A major methodological concern was the accuracy of self-report of smoking status because only one study17 used biological confirmation. Misrepresentation of smoking status rates based on self-report have been found to be as high as 26% after MI.38 For this potential bias to inflate the effect size, the assumption would have to be made that those who misrepresented themselves as nonsmokers have a better chance of surviving. Only 2 of 12 studies14,18 had ongoing assessment of smoking status. This could potentially bias the results against the benefit of smoking cessation if individuals changed their smoking status after the time of assessment. Previous reviews of smoking cessation after MI have found that although most relapses occur within the first 3 months, relapses do occur after 1 year.39
Publication bias also could potentially affect the results of this meta-analysis. Randomized trials of MI therapies, in particular, may have examined smoking subgroups and chosen not to publish the subgroup results if no important interaction was noted. We attempted to identify any relevant unpublished material by contacting authors in the field. Two published abstracts40,41 that were not associated with full manuscripts were found, and both reported large reductions in mortality associated with cessation of smoking that were consistent with the results of our meta-analysis. The large fail-safe N of 241 (the number of null result studies that would need to be added to the meta-analysis to produce a nonsignificant result) makes it unlikely that there would be enough unpublished data to counter the effect found in this meta-analysis.42
This meta-analysis provides compelling evidence for the benefit of smoking cessation on mortality in patients after MI. Given the magnitude of this mortality benefit, even modest reductions in smoking rates in this patient population might translate into a significant decrease in the number of deaths. The results of this meta-analysis and other studies11,43,44 suggest that the development of cardiac disease itself is a strong stimulus to induce smoking cessation. Attempts have been made to increase cessation rates using smoking cessation programs.
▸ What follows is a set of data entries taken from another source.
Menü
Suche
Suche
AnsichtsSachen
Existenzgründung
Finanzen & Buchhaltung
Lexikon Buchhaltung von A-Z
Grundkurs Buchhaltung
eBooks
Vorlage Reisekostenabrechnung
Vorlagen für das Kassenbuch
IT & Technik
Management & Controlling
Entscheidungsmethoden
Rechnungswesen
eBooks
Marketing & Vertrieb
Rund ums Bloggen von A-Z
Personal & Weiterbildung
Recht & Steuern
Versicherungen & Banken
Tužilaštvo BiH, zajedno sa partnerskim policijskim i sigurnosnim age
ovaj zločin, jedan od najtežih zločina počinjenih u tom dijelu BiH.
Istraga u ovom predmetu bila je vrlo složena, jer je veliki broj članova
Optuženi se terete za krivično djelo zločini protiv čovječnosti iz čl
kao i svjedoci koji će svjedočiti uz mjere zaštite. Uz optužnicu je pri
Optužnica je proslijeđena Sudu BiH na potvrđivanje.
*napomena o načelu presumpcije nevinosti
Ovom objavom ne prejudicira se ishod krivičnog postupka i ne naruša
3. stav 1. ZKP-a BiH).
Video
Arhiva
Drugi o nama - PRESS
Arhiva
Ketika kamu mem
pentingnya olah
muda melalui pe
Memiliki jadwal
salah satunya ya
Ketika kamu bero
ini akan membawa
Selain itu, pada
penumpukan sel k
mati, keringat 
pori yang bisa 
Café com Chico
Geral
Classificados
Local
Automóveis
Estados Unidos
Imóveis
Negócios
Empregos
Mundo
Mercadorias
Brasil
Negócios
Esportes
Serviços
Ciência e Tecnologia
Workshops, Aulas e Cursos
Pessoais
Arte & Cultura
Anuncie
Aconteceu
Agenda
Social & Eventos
However, randomized trials9- 11 examining the benefits of these programs in patients with cardiovascular disease have yielded mixed results. Use of nicotine replacement therapy in patients with stable cardiac disease has also been studied12,45 and, although seeming not to have any adverse effects, has not been demonstrated to induce long-term cessation. More randomized trials of smoking cessation interventions in patients with cardiovascular disease are warranted. Ideally, these trials will have extended follow-up and examine effects on cardiovascular events, mortality, and cessation rates.
Accepted for publication June 29, 1999.
We thank John Attia, Roman Jaeschke, and Phillip Tschopp for their assistance with translation of foreign-language articles.